En un contexto donde la inflación vuelve al centro de la agenda global, desde FDI analizan que el canal más crítico si el conflicto en Medio Oriente escala y se sigue prolongando es el petróleo.
"Es el rey en este escenario, es el shock primario y el que dispara la inflación y las tasas", manifiesta Mariano Sárdans, CEO de la gerenciadora de Patrimonios FDI.
El Estrecho de Ormuz mueve aprox. 20-30% del petróleo mundial. Una prolongación (meses) mantiene el precio del Brent fácilmente arriba de USD120-150/bbl. Esto es un shock de oferta clásico, no de demanda. Afecta directamente costos de transporte, fertilizantes, plásticos y energía global.
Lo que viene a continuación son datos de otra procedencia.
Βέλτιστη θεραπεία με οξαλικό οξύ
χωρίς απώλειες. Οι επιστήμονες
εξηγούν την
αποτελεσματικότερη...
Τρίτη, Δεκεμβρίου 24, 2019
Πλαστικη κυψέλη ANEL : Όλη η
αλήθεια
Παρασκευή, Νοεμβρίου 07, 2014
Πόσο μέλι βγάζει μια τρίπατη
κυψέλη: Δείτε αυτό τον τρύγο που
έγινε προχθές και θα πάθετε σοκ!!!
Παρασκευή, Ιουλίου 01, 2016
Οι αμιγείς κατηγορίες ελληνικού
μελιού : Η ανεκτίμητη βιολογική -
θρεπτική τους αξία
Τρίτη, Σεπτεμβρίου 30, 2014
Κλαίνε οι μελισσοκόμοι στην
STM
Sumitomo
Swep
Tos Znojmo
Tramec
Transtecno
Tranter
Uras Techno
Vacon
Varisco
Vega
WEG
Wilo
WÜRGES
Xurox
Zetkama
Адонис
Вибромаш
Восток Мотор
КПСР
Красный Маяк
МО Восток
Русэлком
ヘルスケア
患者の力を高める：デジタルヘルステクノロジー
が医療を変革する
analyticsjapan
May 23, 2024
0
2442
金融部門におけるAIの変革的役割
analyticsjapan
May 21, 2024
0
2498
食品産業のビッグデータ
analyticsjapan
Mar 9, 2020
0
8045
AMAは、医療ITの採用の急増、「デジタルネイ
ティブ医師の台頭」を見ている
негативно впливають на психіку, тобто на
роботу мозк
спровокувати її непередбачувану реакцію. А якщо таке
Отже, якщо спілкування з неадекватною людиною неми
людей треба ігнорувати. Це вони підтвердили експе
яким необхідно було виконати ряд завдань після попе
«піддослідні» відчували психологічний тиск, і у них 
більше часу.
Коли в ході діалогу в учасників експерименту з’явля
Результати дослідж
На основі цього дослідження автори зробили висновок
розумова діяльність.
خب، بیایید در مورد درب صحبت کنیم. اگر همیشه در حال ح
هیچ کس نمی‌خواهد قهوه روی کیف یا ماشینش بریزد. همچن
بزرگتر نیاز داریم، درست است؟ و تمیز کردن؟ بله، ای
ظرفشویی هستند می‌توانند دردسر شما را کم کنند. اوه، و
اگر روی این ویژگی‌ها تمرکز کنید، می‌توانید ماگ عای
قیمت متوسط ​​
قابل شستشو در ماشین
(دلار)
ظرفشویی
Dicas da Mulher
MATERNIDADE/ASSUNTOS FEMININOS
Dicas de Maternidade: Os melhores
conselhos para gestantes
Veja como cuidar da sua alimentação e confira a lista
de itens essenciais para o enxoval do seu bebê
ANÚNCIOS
Los bancos centrales ya tienen inflación pegajosa; un petróleo alto la empeora y reduce la capacidad de cortar tasas.
La Fed y otros bancos centrales se ven forzados a elegir entre combatir la inflación (mantener o subir tasas) o apoyar el crecimiento (bajarlas). Históricamente en shocks de petróleo prolongados, las tasas reales suben al principio y luego la economía se frena.
"En resumen: sin petróleo caro y disruptivo, no hay inflación ni dilema de tasas. El petróleo es el rey en este escenario", concluyó.
FDI está inscripta como asesor de inversiones (investment advisor) ante la Securities and Exchange Commission (SEC) y cuenta con oficinas en Estados Unidos, Argentina y Uruguay, desde donde brindan atención a clientes de 14 países residentes en Latinoamérica, Estados Unidos y Europa.